▶ [Task item] Lines below that hold the word "Bounce" must be copied in full.

▶ [Collected data]
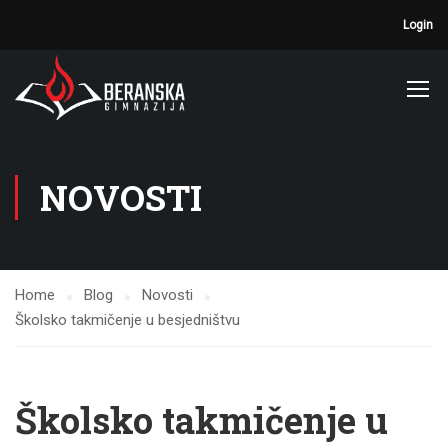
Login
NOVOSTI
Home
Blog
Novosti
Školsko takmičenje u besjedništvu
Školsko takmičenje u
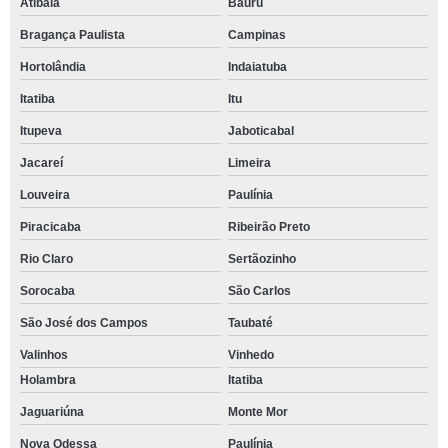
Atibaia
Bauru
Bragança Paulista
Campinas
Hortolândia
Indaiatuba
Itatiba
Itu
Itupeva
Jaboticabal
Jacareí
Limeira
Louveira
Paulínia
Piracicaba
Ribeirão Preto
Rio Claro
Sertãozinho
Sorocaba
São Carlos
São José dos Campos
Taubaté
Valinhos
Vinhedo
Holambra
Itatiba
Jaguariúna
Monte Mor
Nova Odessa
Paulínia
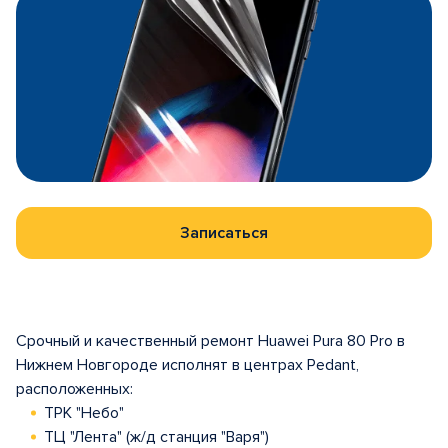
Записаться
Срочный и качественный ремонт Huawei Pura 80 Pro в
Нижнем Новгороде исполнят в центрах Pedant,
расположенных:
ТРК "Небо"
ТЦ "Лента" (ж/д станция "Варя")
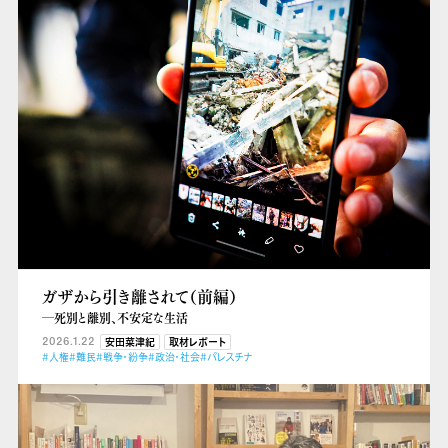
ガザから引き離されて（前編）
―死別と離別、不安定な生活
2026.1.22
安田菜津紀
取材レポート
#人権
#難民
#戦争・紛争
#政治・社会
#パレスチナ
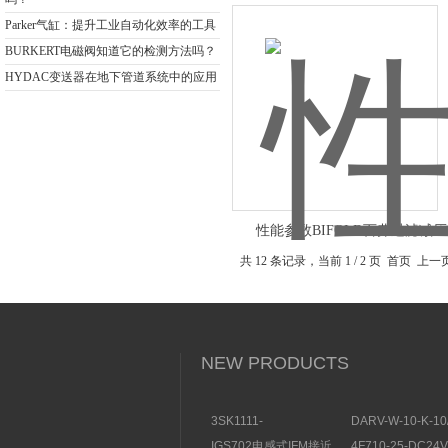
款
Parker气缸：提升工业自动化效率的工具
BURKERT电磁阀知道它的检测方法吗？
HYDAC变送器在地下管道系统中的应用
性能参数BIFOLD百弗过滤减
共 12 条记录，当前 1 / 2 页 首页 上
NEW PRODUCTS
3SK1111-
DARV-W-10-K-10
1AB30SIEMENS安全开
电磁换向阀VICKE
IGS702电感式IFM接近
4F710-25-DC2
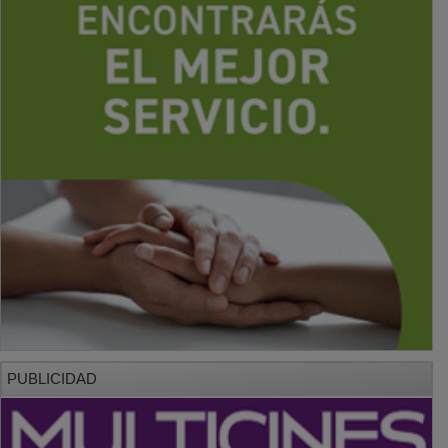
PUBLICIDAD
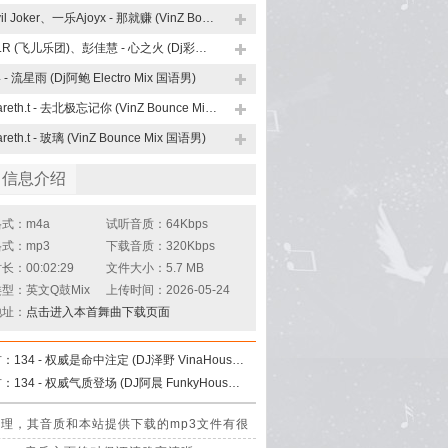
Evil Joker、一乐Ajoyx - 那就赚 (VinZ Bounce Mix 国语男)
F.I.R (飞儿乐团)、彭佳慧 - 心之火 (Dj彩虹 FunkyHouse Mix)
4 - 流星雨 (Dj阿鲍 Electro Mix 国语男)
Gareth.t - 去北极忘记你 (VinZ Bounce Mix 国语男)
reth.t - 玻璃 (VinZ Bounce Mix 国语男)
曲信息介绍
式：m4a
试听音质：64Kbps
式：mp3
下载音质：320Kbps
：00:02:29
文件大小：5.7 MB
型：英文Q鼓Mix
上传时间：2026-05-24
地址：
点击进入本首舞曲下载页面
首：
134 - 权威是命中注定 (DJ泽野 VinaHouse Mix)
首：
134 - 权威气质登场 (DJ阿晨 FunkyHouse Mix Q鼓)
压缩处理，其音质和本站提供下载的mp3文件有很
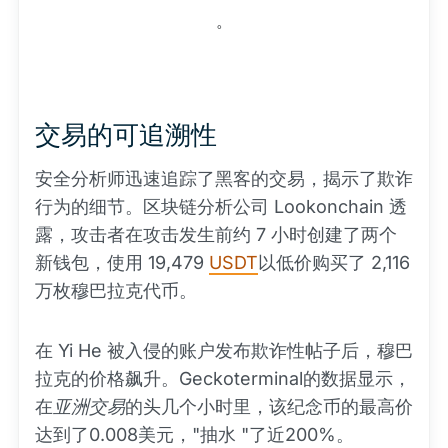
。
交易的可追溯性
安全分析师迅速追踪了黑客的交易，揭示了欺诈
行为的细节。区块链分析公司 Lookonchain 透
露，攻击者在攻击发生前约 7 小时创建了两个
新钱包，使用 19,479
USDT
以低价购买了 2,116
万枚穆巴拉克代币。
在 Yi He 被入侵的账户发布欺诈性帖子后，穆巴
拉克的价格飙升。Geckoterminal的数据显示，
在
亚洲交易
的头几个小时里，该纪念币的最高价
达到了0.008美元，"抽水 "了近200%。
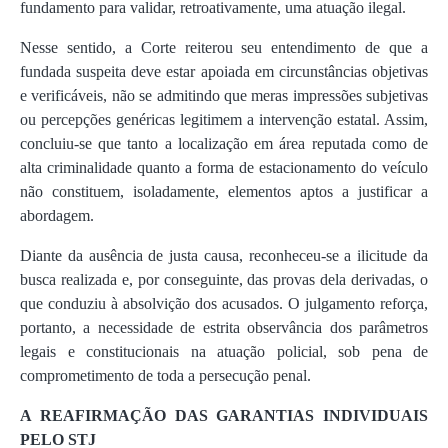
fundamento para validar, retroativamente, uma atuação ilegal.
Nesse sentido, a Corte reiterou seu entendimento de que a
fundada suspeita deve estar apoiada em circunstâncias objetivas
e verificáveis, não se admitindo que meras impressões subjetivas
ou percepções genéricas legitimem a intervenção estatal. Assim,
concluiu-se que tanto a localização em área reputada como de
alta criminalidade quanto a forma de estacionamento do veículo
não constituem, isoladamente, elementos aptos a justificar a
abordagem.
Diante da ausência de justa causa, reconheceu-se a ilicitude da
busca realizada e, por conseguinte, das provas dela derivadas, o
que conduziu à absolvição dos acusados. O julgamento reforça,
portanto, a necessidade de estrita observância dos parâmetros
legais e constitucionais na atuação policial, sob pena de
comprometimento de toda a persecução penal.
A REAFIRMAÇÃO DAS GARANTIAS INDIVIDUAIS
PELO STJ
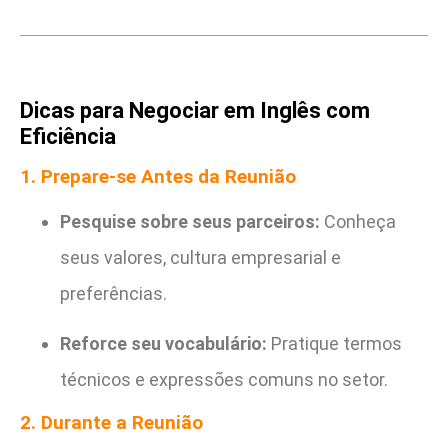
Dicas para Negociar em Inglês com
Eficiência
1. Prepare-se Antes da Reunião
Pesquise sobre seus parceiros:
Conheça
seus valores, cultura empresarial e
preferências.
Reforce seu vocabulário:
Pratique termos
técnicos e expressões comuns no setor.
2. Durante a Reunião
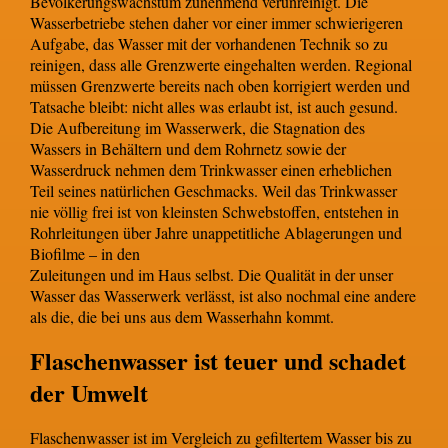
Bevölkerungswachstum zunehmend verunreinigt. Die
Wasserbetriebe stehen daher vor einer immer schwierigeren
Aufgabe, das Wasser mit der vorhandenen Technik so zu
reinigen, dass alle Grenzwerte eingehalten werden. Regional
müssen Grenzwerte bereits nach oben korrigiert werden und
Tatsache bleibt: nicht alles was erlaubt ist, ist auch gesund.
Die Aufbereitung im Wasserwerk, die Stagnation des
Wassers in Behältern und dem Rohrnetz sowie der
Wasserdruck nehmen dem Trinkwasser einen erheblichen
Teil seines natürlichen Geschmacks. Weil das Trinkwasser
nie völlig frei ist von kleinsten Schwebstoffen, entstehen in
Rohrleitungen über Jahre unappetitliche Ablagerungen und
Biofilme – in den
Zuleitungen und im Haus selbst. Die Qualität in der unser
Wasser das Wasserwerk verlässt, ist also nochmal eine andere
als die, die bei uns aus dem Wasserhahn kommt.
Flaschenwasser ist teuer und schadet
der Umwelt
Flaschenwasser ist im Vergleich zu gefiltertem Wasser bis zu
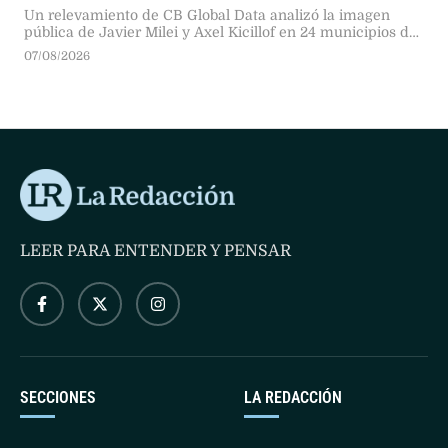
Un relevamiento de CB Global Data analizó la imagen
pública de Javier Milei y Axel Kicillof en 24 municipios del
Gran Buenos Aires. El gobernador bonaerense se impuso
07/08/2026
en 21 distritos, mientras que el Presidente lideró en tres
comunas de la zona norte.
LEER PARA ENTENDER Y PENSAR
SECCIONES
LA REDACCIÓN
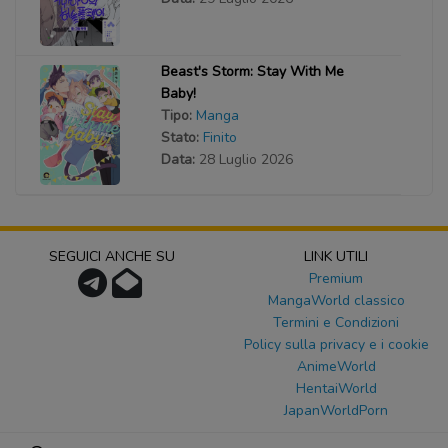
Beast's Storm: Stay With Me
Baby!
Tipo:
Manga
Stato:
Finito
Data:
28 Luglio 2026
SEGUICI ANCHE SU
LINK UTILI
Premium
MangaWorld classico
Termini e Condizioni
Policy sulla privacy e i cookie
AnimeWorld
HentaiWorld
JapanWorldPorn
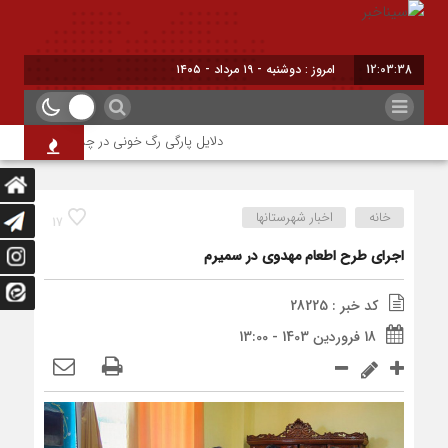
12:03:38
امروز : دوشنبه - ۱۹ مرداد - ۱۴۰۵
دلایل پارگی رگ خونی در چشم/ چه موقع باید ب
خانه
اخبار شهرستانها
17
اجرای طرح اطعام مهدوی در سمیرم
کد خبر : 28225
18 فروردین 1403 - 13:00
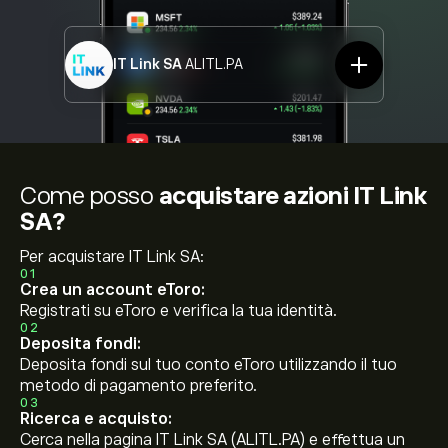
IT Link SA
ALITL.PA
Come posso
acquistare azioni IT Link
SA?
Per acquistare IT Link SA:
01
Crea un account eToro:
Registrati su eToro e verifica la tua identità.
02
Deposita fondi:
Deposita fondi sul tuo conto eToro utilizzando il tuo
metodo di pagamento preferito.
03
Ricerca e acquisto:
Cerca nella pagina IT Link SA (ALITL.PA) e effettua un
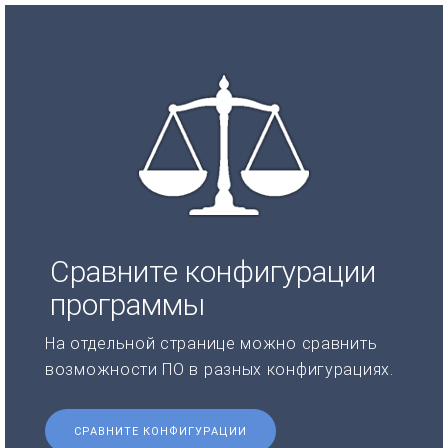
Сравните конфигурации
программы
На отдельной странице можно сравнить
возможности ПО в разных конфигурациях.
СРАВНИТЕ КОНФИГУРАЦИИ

▶ [Result]
Evil Joker、一乐Ajoyx - 那就赚 (VinZ Bounce Mix 国语男)
Gareth.t - 去北极忘记你 (VinZ Bounce Mix 国语男)
reth.t - 玻璃 (VinZ Bounce Mix 国语男)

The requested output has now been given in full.